> Assignment
Output the data in full. Keep every entry exactly as written.

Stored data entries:
______

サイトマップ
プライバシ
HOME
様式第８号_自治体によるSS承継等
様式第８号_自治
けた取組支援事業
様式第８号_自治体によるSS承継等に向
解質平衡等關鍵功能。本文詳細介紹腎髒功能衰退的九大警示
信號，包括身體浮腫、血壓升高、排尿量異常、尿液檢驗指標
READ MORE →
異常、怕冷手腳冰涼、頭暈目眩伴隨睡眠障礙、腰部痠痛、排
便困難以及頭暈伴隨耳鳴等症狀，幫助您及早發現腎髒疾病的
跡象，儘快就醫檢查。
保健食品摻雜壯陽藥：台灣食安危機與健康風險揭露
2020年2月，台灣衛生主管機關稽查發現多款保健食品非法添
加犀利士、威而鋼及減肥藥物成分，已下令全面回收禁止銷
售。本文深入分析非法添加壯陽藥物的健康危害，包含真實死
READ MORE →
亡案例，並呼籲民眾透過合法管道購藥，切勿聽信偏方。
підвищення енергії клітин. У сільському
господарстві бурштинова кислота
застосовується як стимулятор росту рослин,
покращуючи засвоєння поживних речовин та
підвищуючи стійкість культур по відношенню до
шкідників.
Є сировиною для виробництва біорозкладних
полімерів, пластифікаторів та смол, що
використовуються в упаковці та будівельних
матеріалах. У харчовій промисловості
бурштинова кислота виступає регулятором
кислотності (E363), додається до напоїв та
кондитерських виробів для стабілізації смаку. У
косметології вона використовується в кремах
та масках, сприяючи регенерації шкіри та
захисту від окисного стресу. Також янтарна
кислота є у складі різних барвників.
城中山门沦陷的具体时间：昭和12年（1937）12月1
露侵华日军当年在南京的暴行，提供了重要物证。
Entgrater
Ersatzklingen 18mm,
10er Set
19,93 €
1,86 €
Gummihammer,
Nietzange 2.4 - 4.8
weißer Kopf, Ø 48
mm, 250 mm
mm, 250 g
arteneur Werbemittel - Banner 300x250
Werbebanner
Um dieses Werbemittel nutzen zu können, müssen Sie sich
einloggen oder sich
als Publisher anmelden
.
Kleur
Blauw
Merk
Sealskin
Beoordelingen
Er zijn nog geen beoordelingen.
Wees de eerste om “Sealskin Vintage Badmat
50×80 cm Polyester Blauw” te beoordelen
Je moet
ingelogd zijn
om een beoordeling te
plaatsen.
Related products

______

> Solution for this task
サイトマップ
プライバシ
HOME
様式第８号_自治体によるSS承継等
様式第８号_自治
けた取組支援事業
様式第８号_自治体によるSS承継等に向
解質平衡等關鍵功能。本文詳細介紹腎髒功能衰退的九大警示
信號，包括身體浮腫、血壓升高、排尿量異常、尿液檢驗指標
READ MORE →
異常、怕冷手腳冰涼、頭暈目眩伴隨睡眠障礙、腰部痠痛、排
便困難以及頭暈伴隨耳鳴等症狀，幫助您及早發現腎髒疾病的
跡象，儘快就醫檢查。
保健食品摻雜壯陽藥：台灣食安危機與健康風險揭露
2020年2月，台灣衛生主管機關稽查發現多款保健食品非法添
加犀利士、威而鋼及減肥藥物成分，已下令全面回收禁止銷
售。本文深入分析非法添加壯陽藥物的健康危害，包含真實死
READ MORE →
亡案例，並呼籲民眾透過合法管道購藥，切勿聽信偏方。
підвищення енергії клітин. У сільському
господарстві бурштинова кислота
застосовується як стимулятор росту рослин,
покращуючи засвоєння поживних речовин та
підвищуючи стійкість культур по відношенню до
шкідників.
Є сировиною для виробництва біорозкладних
полімерів, пластифікаторів та смол, що
використовуються в упаковці та будівельних
матеріалах. У харчовій промисловості
бурштинова кислота виступає регулятором
кислотності (E363), додається до напоїв та
кондитерських виробів для стабілізації смаку. У
косметології вона використовується в кремах
та масках, сприяючи регенерації шкіри та
захисту від окисного стресу. Також янтарна
кислота є у складі різних барвників.
城中山门沦陷的具体时间：昭和12年（1937）12月1
露侵华日军当年在南京的暴行，提供了重要物证。
Entgrater
Ersatzklingen 18mm,
10er Set
19,93 €
1,86 €
Gummihammer,
Nietzange 2.4 - 4.8
weißer Kopf, Ø 48
mm, 250 mm
mm, 250 g
arteneur Werbemittel - Banner 300x250
Werbebanner
Um dieses Werbemittel nutzen zu können, müssen Sie sich
einloggen oder sich
als Publisher anmelden
.
Kleur
Blauw
Merk
Sealskin
Beoordelingen
Er zijn nog geen beoordelingen.
Wees de eerste om “Sealskin Vintage Badmat
50×80 cm Polyester Blauw” te beoordelen
Je moet
ingelogd zijn
om een beoordeling te
plaatsen.
Related products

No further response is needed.